▸ SELECTED TEXT:

╔══

Bernadette was the dunce of her class and was frequently the butt of jokes. She often stood in the place of shame before the others as an example of ignorance and dullness.

Bernadette never resented this injustice nor thought it anything but the most natural thing in the world. Her eyes had a somewhat dreamy apathetic look that caused teachers to assume she was lazy or stupid. She was neither, but her sort of intelligence was of a kind not generally appreciated by the common run of people.

In contrast to her apathetic gaze, she could suddenly come out with a comment or answer so forthright and incisive that people were taken aback. Unable to fathom such directness, they mistook it for impertinence. Indeed, a lot of vivacity was hidden under that apathetic exterior, something very noticeable in some of the photographs taken of her.

This trait infuriated many an interrogator, from the Lourdes police chief, to the public prosecutor, and the local parish priest (who once threatened to run her out of his office with a broom), and Sister Vauzous, her disciplinarian mistress of novices.

Once a group of distinguished persons arrived to see her. The priest who led the delegation was frankly skeptical. “Let’s see if we can believe you,” he said. To which she replied: “It isn’t important if your reverence believes me.” The cleric, now quite irritated, added: “If you lie, you’re the cause of us making this long journey for nothing!”

Only to hear Bernadette shoot back: “But your reverence, I didn’t want to be the cause of your journey.” Answers like this were said with such simple honesty that they were mistaken for sarcasm.

╚══

▸ RECORDED DATA:
╔══

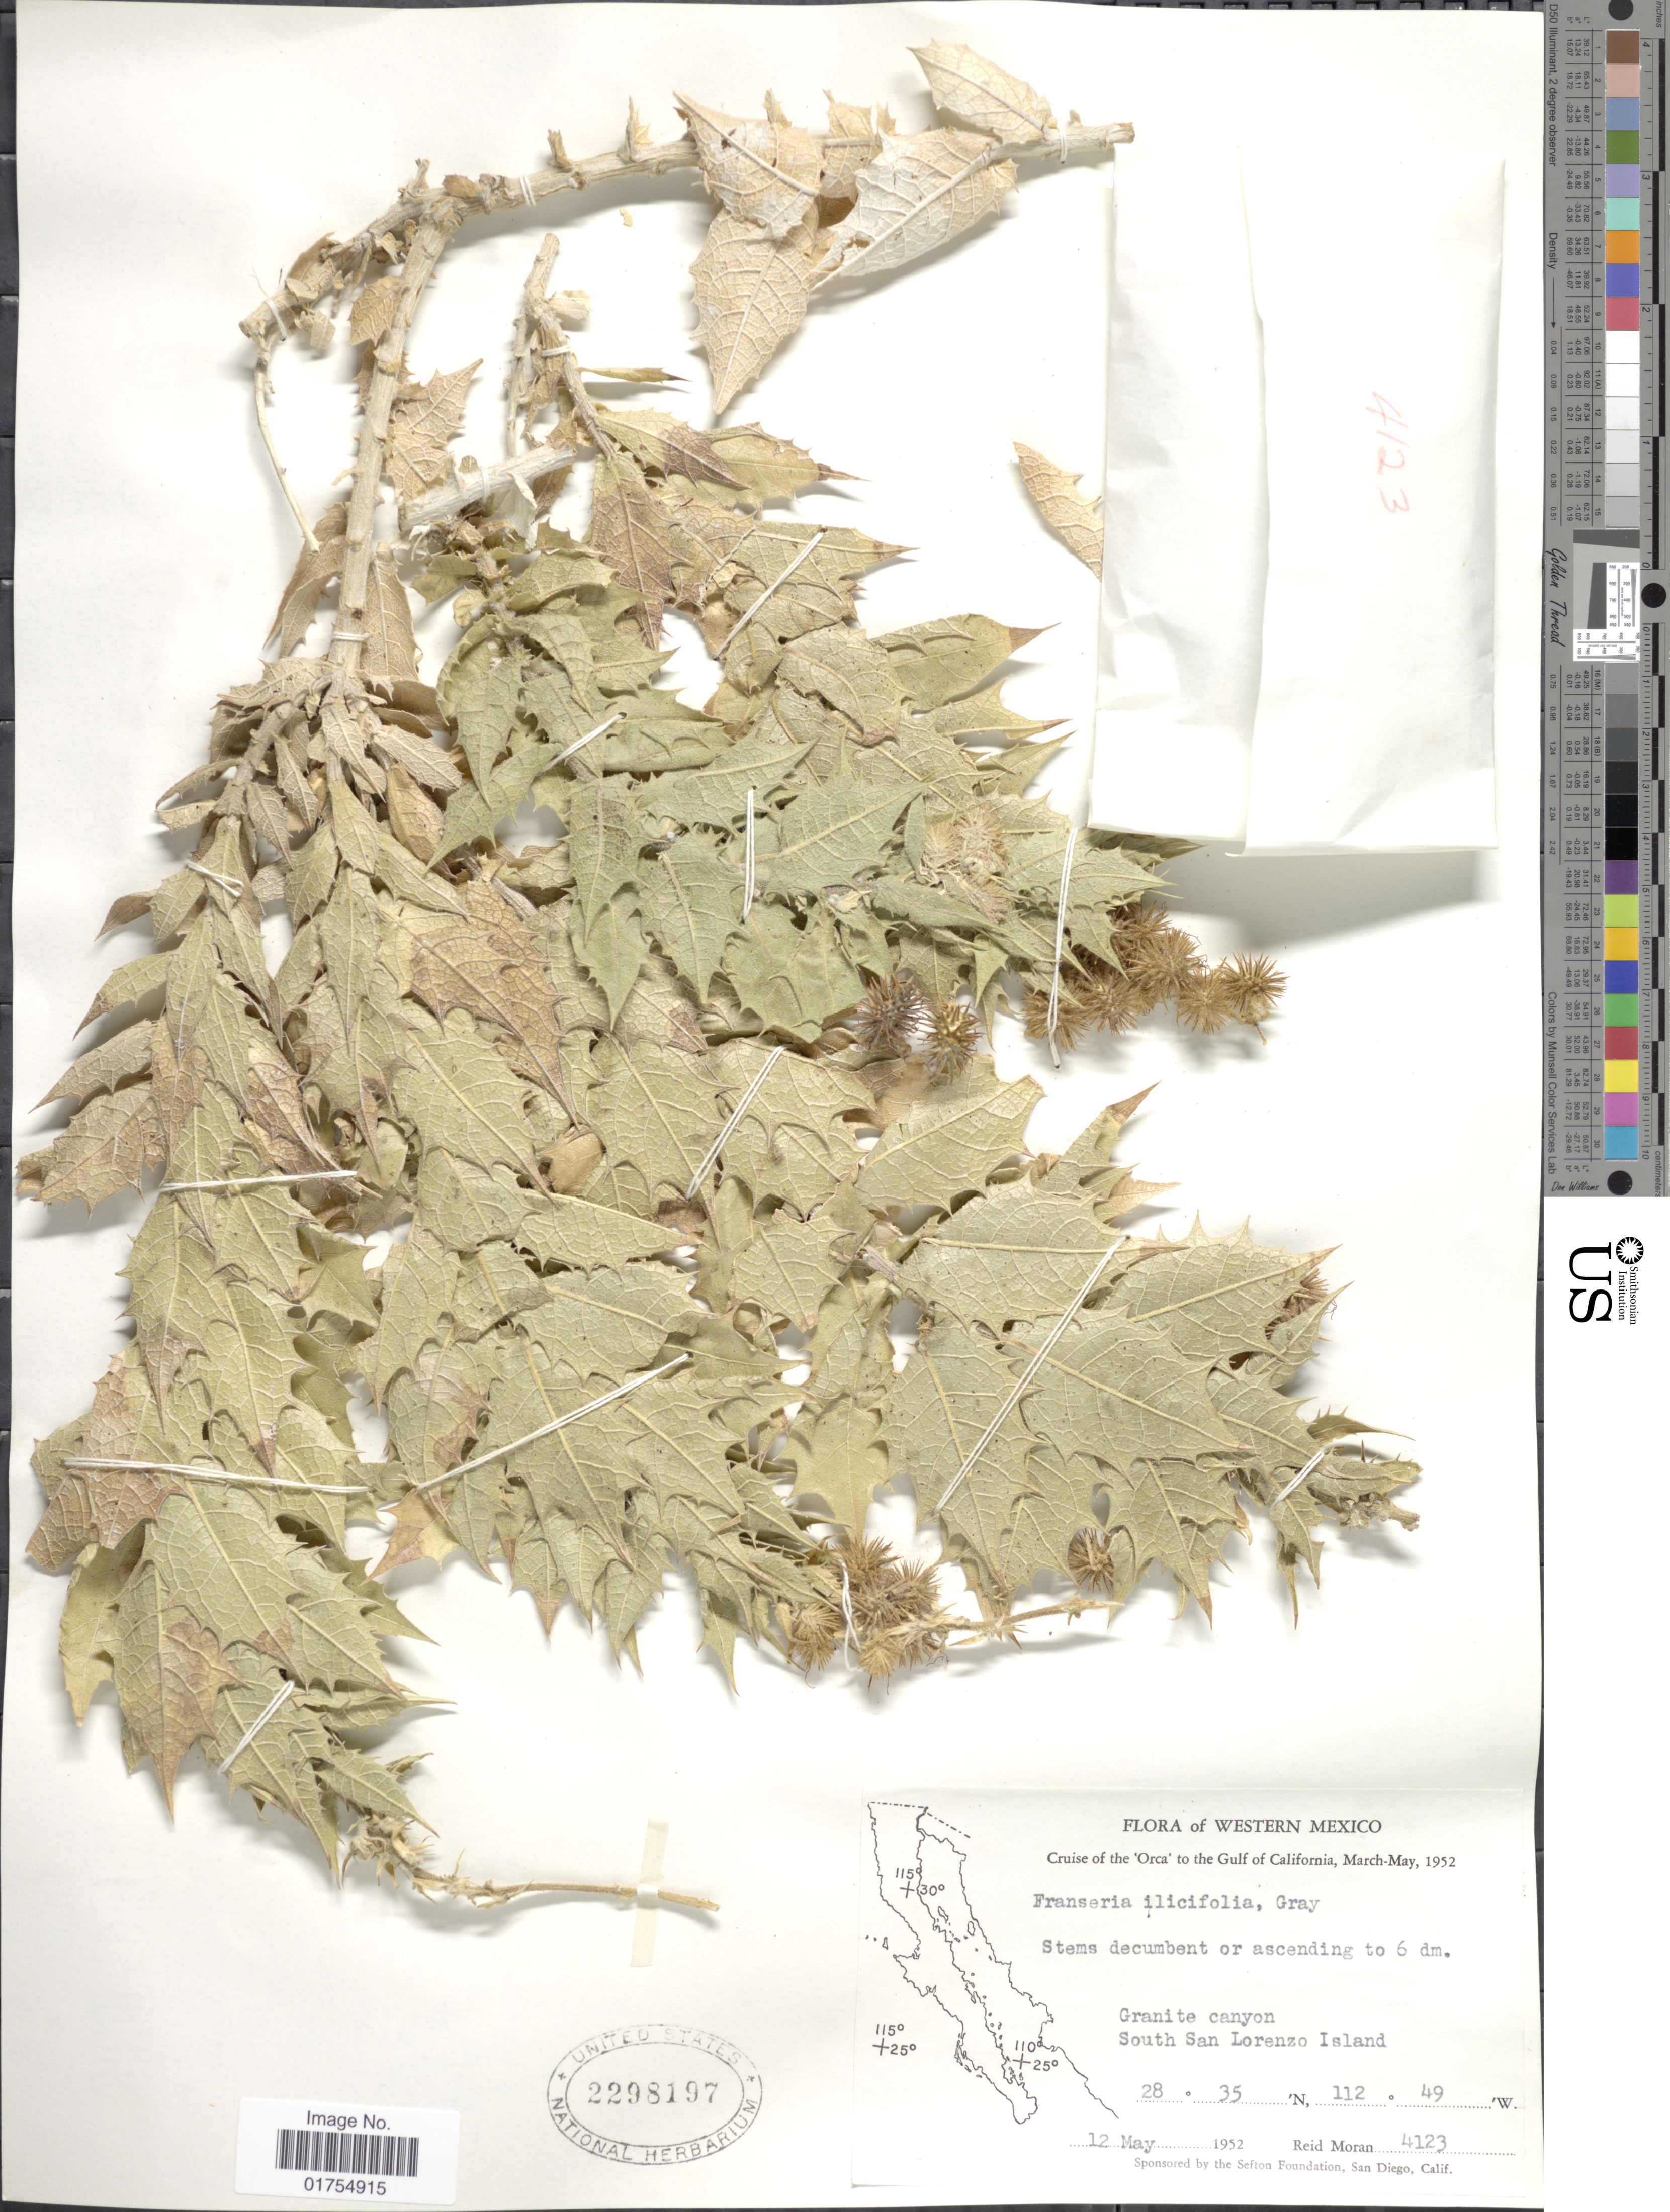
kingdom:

╚══

▸ WORK TO COMPLETE:
In the passage about Bernadette, what did the local parish priest once threaten to do to her? The lines above have nothing to do with this.

▸ RESPONSE TO THE TASK:
He threatened to run her out of his office with a broom.